Enfin, l’USH s’engage également selon une progressivité qui va de 60% des permis déposés au second semestre 2010, 80% pour ceux déposés au cours de l’année 2011 et 95% pour ceux au cours de l’année 2012.

 

Informations au 05/01/2011 : la RT 2012 pourrait faire grimper de 20% les coûts dans le bâtiment

La réglementation thermique 2012, qui doit entrer en vigueur à la fin de cette année, vise à diviser par trois la consommation énergétique des bâtiments neufs. Mais cette révolution aura des répercussions sur les coûts, selon une étude publiée par le cabinet Xerfi qui chiffre leur augmentation entre 15 et 20% les premières années, contrairement à l’estimation du gouvernement qui prévoit des hausses de 7 à 8%.
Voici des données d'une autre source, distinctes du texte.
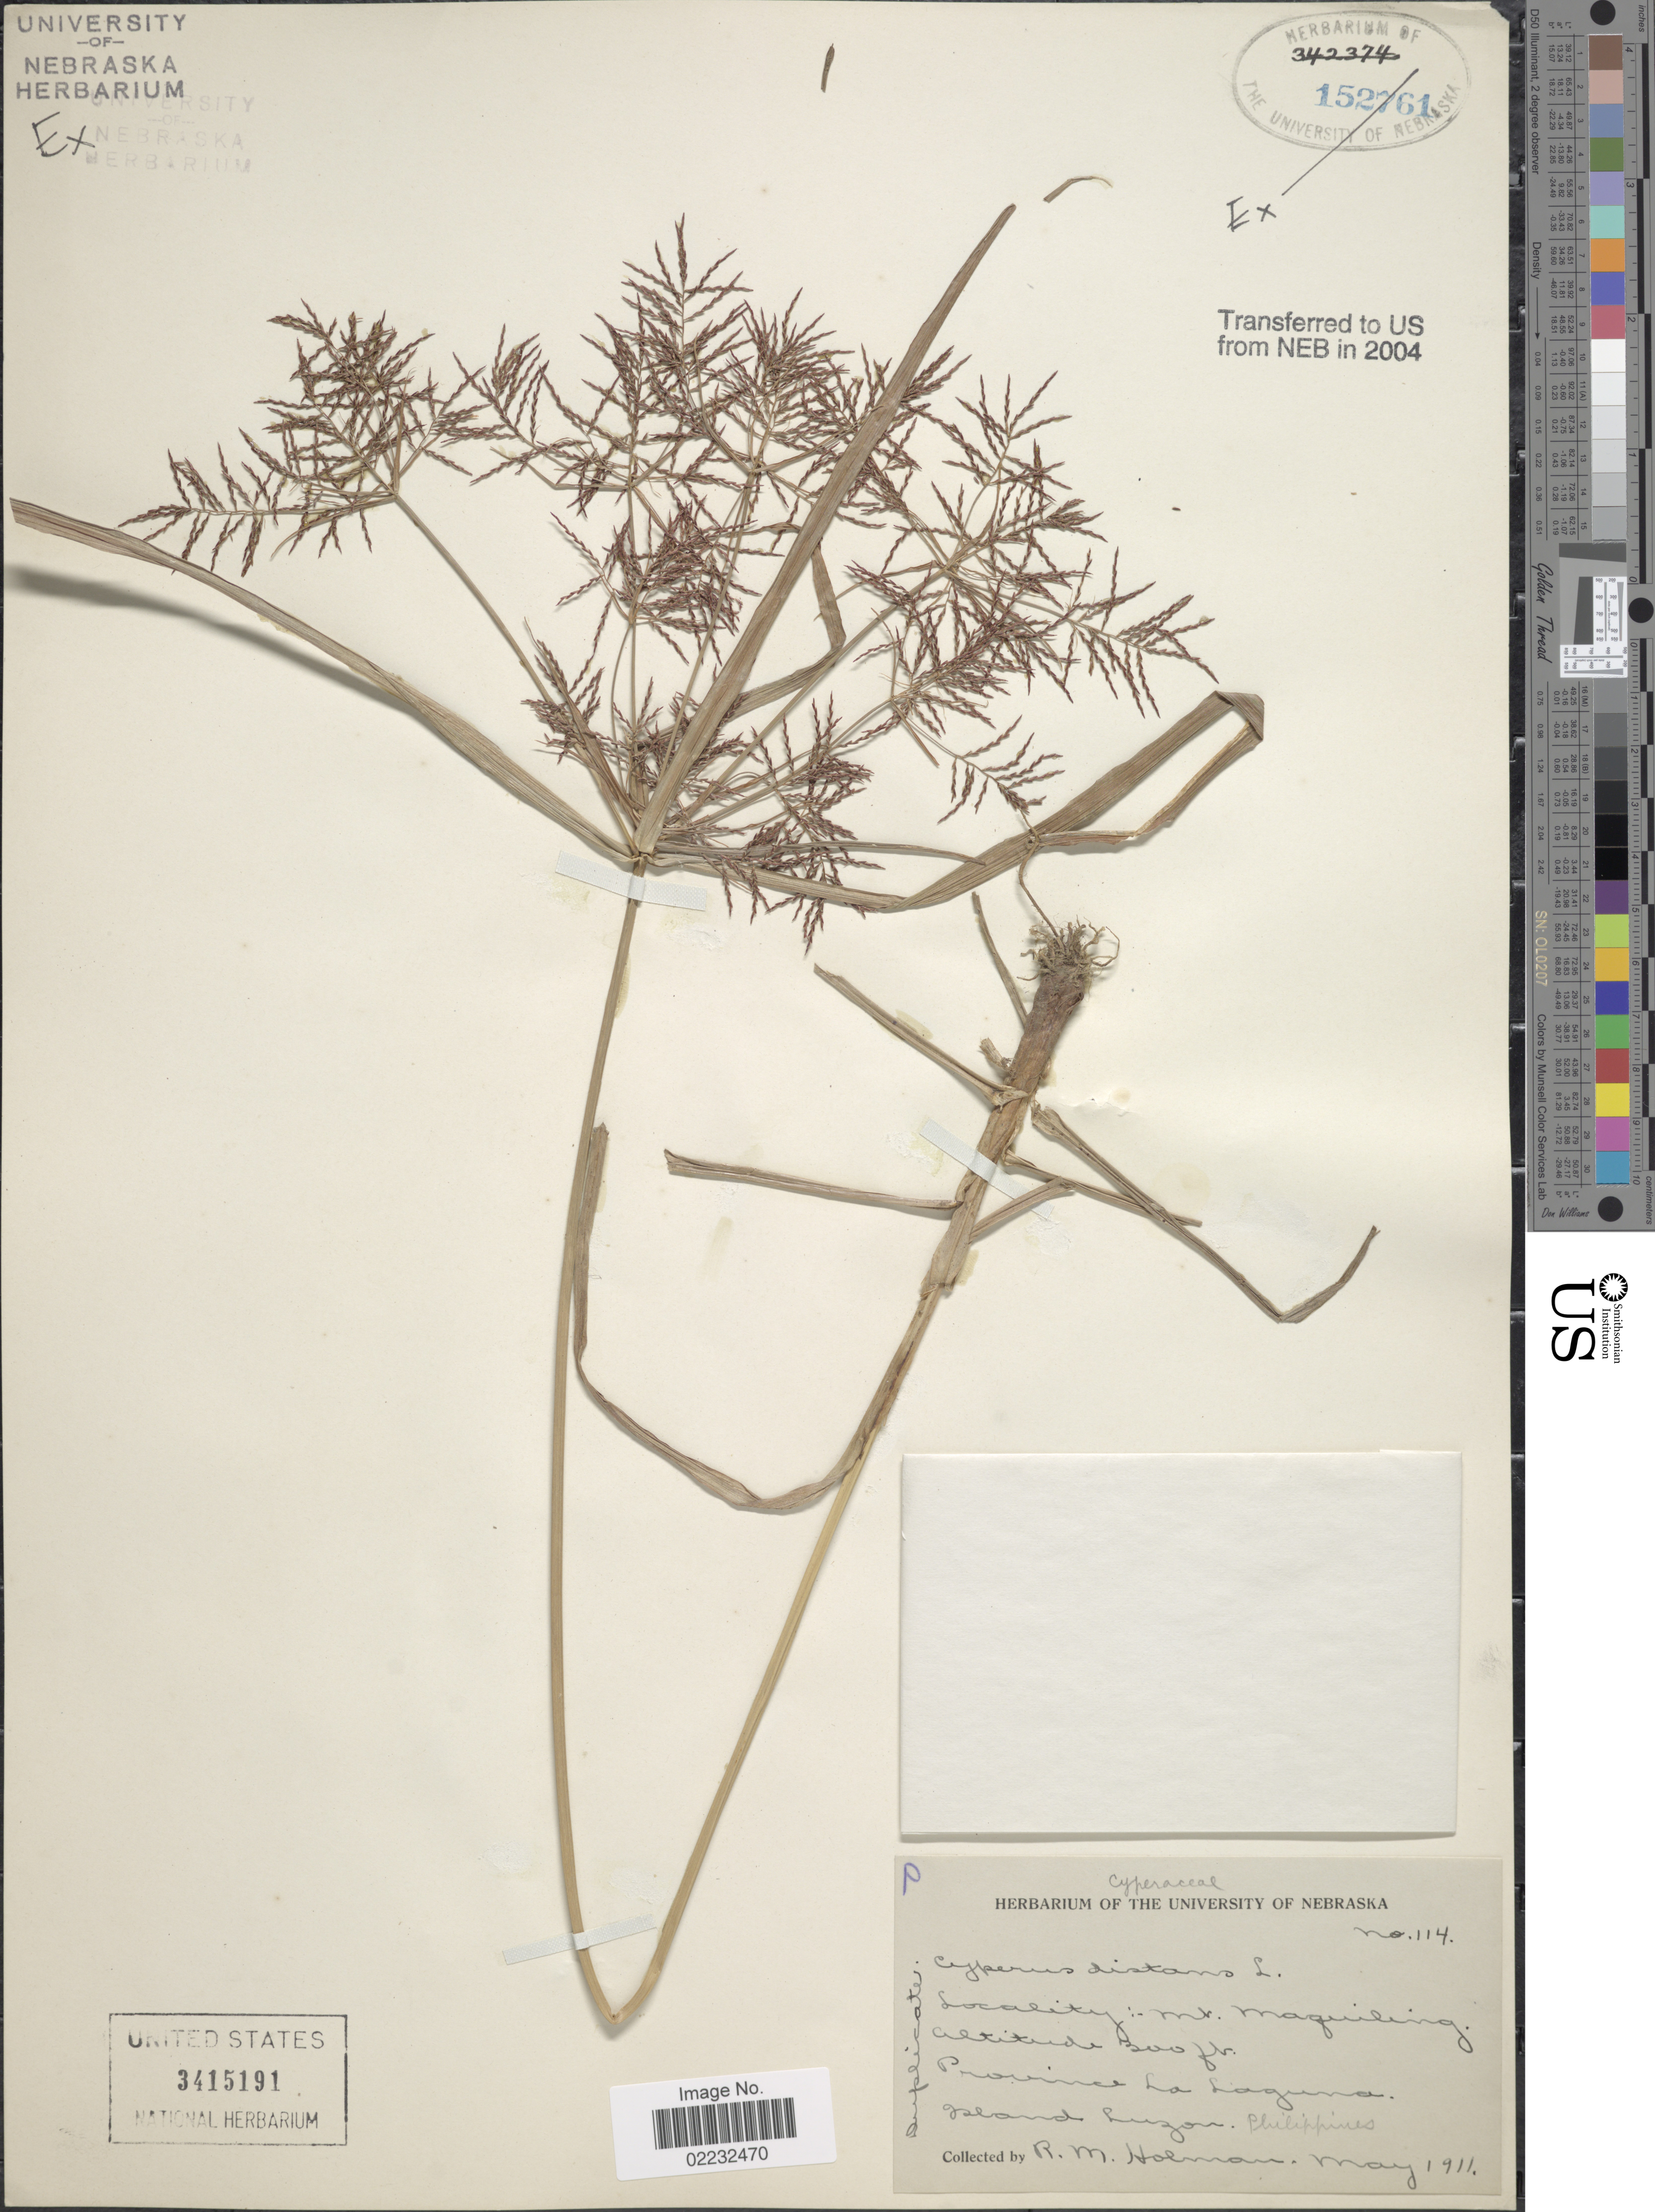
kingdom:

La RT 2012 entrera donc en vigueur dès novembre 2011 pour le non résidentiel et le logement social, et en janvier 2013 pour le logement traditionnel. L’envolée annoncée des coûts viendra, selon Xerfi, des «pressions tarifaires exercées sur les équipements et matériaux». Et cette hausse rend d’autant plus importantes «la promesse de réduction de charges, la question du prix du BBC et la pérennité des aides fiscales», souligne l’étude.

Convaincre les acheteurs
Surtout, Xerfi pointe les efforts que devront faire les professionnels pour s’adapter à la nouvelle règlementation. Les promoteurs, «en position de force au sein de la filière», ainsi que les constructeurs de maisons individuelles devront convaincre les acquéreurs des vertus du BBC afin de faire passer la pilule des hausses de prix. Les professionnels de construction et de second œuvre, de leur côté, «seront sous pression puisque l’efficacité énergétique finale du bâtiment repose sur eux».
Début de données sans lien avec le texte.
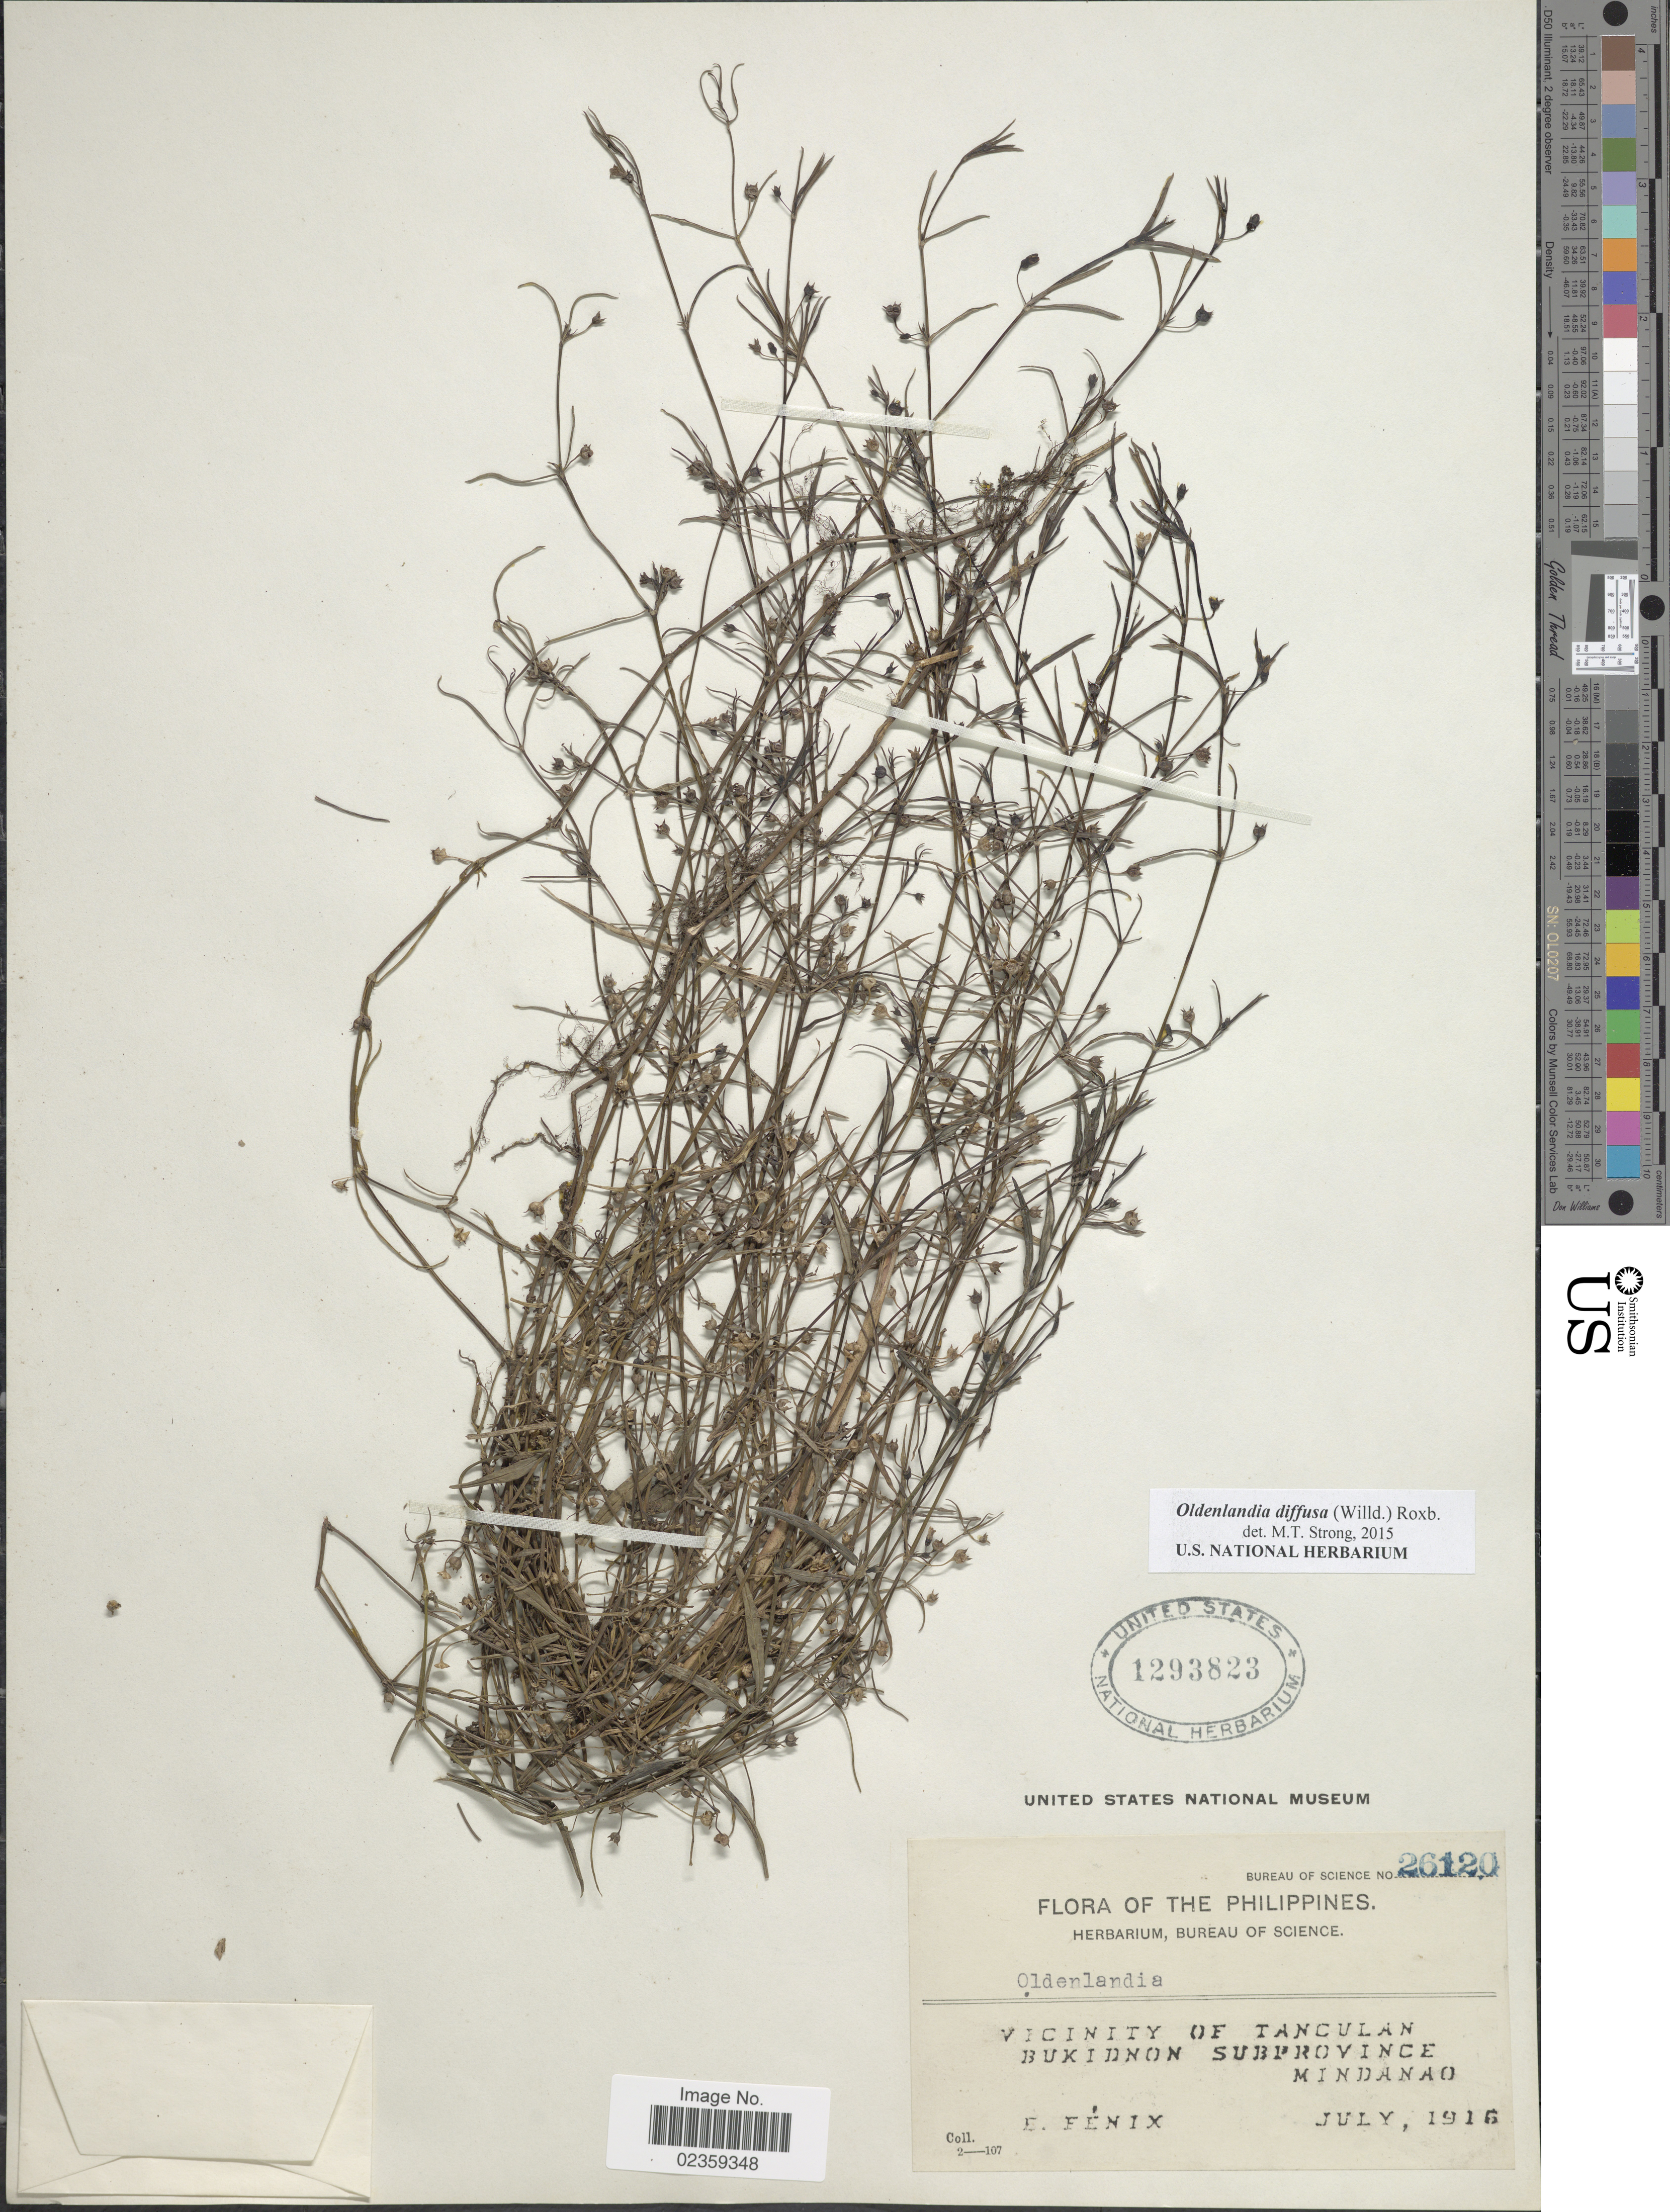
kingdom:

A chaque type d’entreprise sa manière d’aborder le changement : si d’après l’étude, les principaux groupes de gros-œuvre travaillent déjà leur stratégie en éco-construction, «les acteurs du second œuvre pourraient s’associer voire se regrouper pour des raisons de coordination entre les lots». Reste les maîtres d’œuvre, dont la marge d’augmentation des prix «est faible malgré la montée en gamme espérée de leurs prestations». Sans compter la formation nécessaire des professionnels aux techniques de l’éco-construction, qui devra être prise en compte non seulement dans l’organisation des entreprises, mais qui entraînera aussi une hausse des salaires.